Hala daha inanmakta güçlük çekiyordum. Her şey, tesadüflerle örülmüş bir şekilde gelişmişti. Hayatımda hiç olmadığım kadar mutluydum. Sertan'ın bakışlarındaki o sıcaklık, sevecenlik benim içimi ısıtmaya yetiyordu.
Sertan'ın gözünden...
Tuğçe telefonu açtığında, sesi zafer çığlıkları atarcasına geliyordu.

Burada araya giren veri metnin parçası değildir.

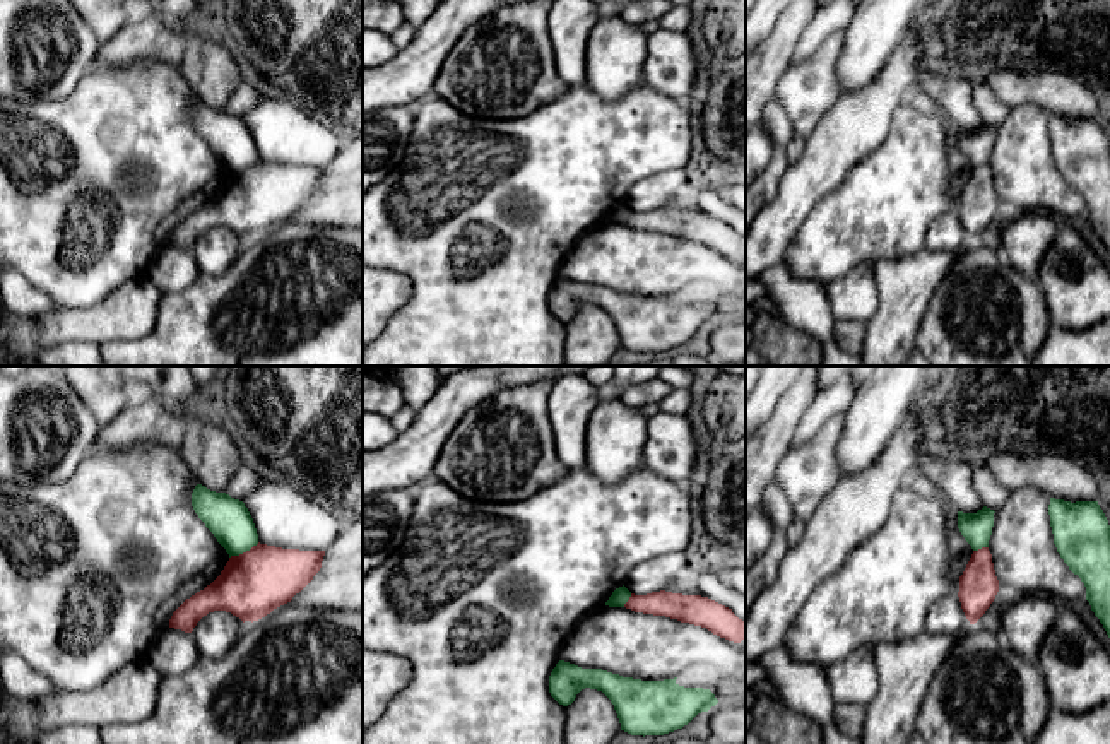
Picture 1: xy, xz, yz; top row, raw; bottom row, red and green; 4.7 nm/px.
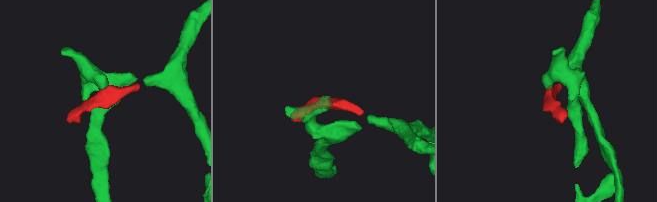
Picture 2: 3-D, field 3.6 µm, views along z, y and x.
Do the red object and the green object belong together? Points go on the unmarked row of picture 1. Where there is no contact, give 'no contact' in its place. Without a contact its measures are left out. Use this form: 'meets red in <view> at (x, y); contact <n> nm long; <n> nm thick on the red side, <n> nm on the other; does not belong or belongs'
meets red in xy at (243, 170); contact 160 nm long; 300 nm thick on the red side, 200 nm on the other; belongs

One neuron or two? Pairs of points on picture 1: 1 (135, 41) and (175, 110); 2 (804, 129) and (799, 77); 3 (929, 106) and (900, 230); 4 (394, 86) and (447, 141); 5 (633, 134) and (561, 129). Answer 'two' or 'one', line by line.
1: two
2: one
3: two
4: two
5: one

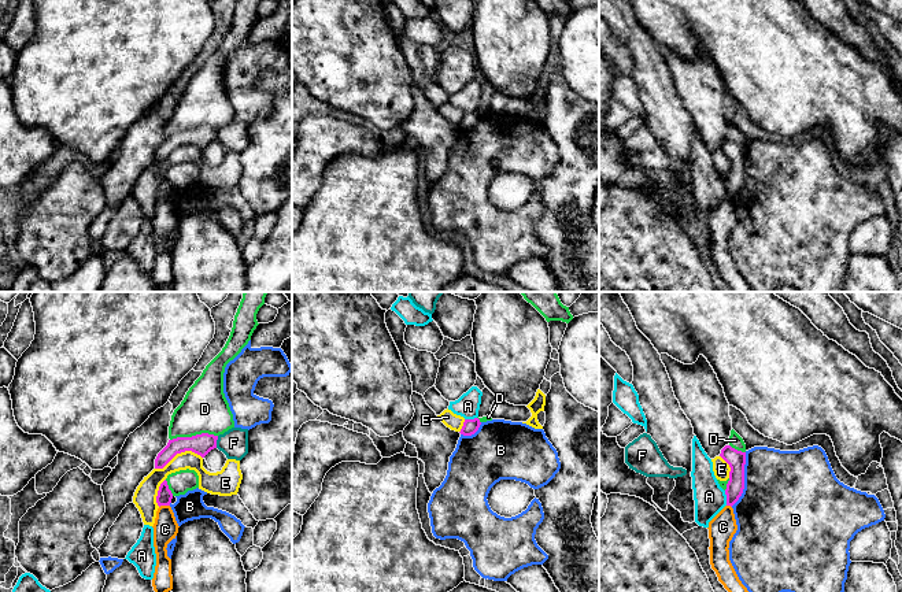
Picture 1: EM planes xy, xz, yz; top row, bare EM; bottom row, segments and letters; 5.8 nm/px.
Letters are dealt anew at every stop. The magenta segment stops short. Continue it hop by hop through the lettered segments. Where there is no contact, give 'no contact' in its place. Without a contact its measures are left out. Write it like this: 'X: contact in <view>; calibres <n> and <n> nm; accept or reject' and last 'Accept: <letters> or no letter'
A: contact in yz; calibres 110 and 180 nm; reject
B: contact in yz; calibres 110 and 480 nm; reject
C: contact in xy; calibres 90 and 140 nm; accept
D: contact in xy; calibres 120 and 280 nm; reject
E: contact in xy; calibres 120 and 120 nm; reject
F: contact in xy; calibres 120 and 160 nm; reject
Accept: C

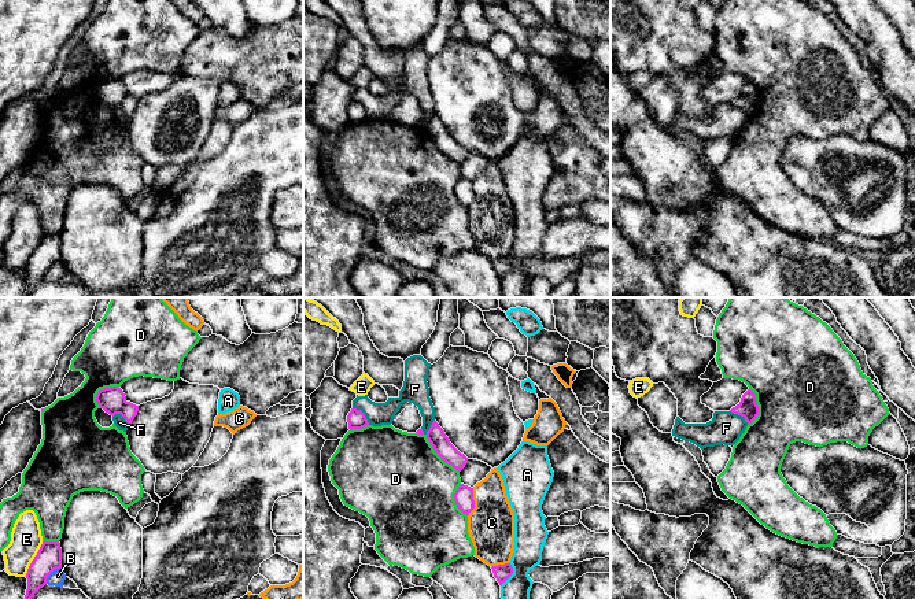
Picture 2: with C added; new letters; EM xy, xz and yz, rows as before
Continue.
A: contact in xz; calibres 100 and 190 nm; reject
B: contact in xy; calibres 150 and 90 nm; reject
C: contact in xz; calibres 110 and 280 nm; reject
D: contact in xz; calibres 110 and 500 nm; reject
E: contact in xy; calibres 150 and 180 nm; reject
F: contact in xz; calibres 110 and 140 nm; reject
Accept: no letter

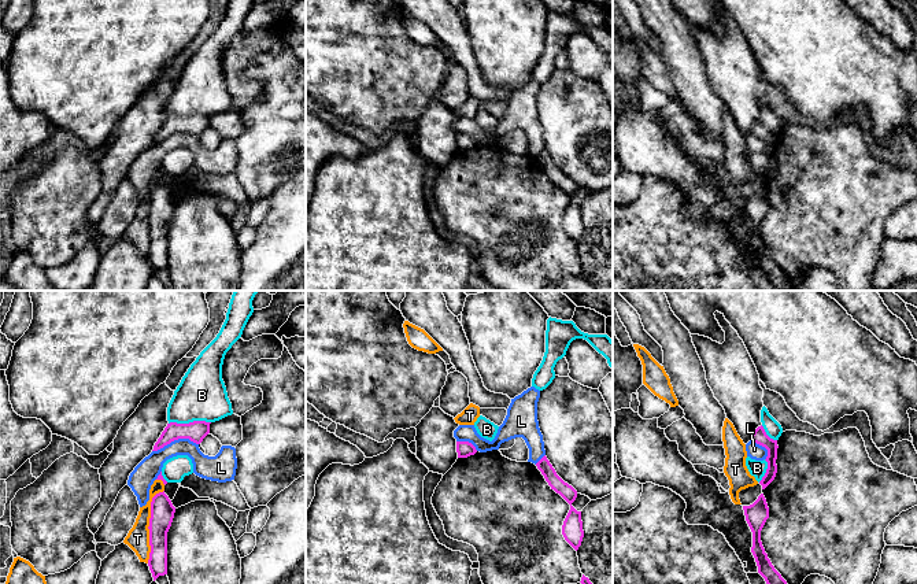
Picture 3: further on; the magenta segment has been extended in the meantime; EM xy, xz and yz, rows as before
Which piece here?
B: contact in xy; calibres 120 and 300 nm; reject
L: contact in xy; calibres 120 and 140 nm; reject
T: contact in xy; calibres 140 and 140 nm; reject
Accept: no letter

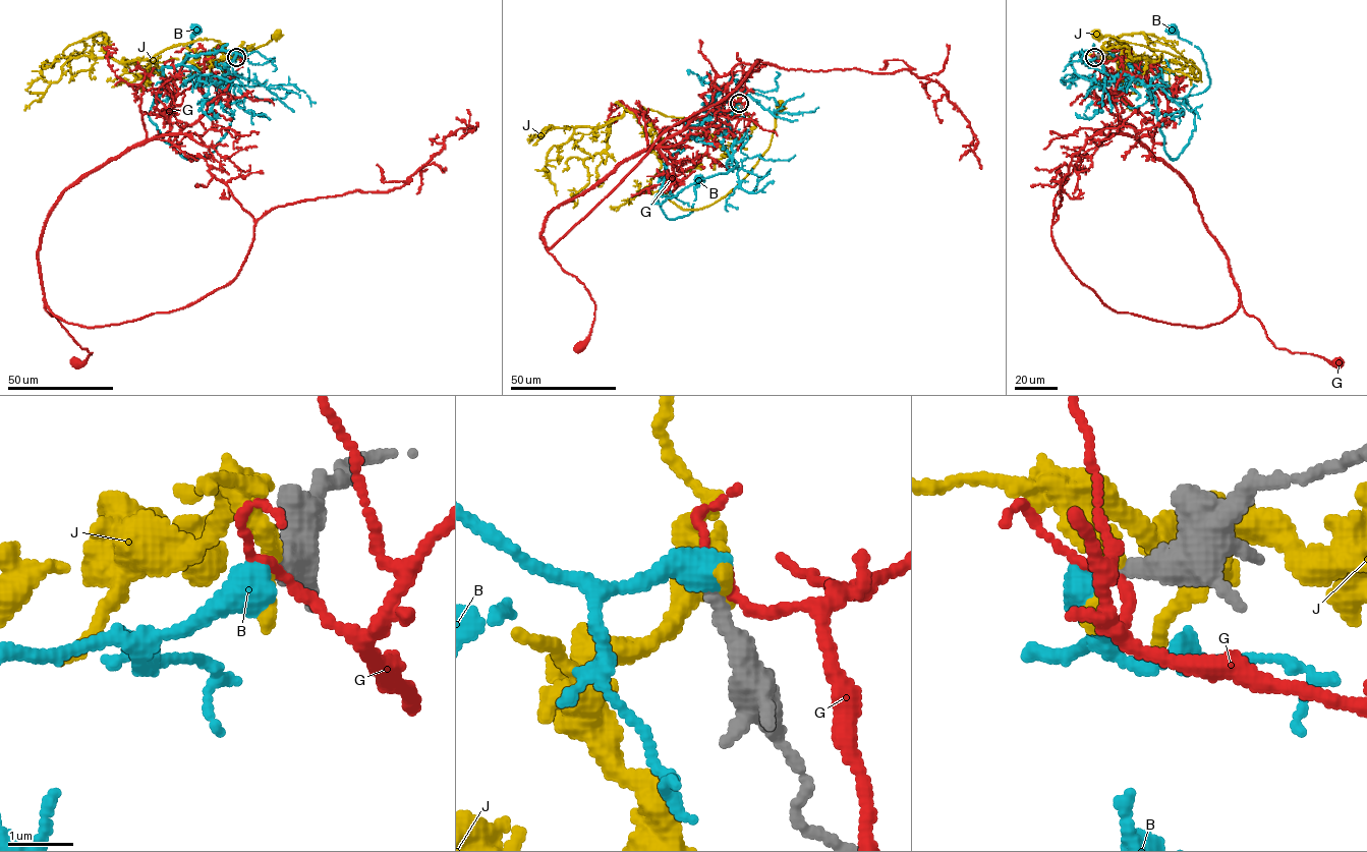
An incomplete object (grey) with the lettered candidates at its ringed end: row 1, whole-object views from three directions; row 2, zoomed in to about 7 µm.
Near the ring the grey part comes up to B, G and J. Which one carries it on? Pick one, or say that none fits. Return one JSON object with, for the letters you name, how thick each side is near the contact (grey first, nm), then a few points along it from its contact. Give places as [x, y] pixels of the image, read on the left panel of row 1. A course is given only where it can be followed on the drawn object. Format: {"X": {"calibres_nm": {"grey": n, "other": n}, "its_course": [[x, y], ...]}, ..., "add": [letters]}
{"B": {"calibres_nm": {"grey": 260, "other": 550}, "its_course": [[236, 58], [225, 66], [228, 131], [214, 151], [186, 159], [149, 112], [188, 57], [195, 29]]}, "add": ["B"]}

''Tuğçe, bunu neden yaptın?''
''Neyi?''
''Tuna'ya o gün söyledin.''
''E, ne var bunda? Seni bu yüzden tutmamış mıydım zaten?''
''Ben doğru zamanı bekliyordum ama.''
''Saçmalama, doğru zamanı mı olurmuş... Seni duyan da gerçekten ona aşıksın zannedecek. Senin işini kolaylaştırdım işte.... Sertan, Melisa'nın huysuzluğu üzerinde, kapatmam lazım, görüşürüz.''
''Görüşürüz.'' dedim.
Telefonu kapattıktan sonra vicdanımın çığlıklarıyla baş başa kalmıştık. Bana bunu neden yaptığımı haykırıyorlardı. Babasının günahı yüzünden masum bir kızın duygularıyla oynamıştım, onu nasıl bir akıbetin beklediğini ben bile henüz bilmiyordum. Para için, kariyer için yapıyordum bunu. Beni affetmeyecekti. Belki zengin bir hayatım olacaktı, mutlu olacaktım; ama emindim ki ömrüm boyunca huzuru tadamayacaktım.
Tuğçe'nin gözünden...
Nihayet oyun tam olarak başlamıştı. Bir aksilik çıkmazsa, Tuna cephesinden zaferle ayrılacağıma emindim. Sertan, benden bile iyi bir oyuncuydu.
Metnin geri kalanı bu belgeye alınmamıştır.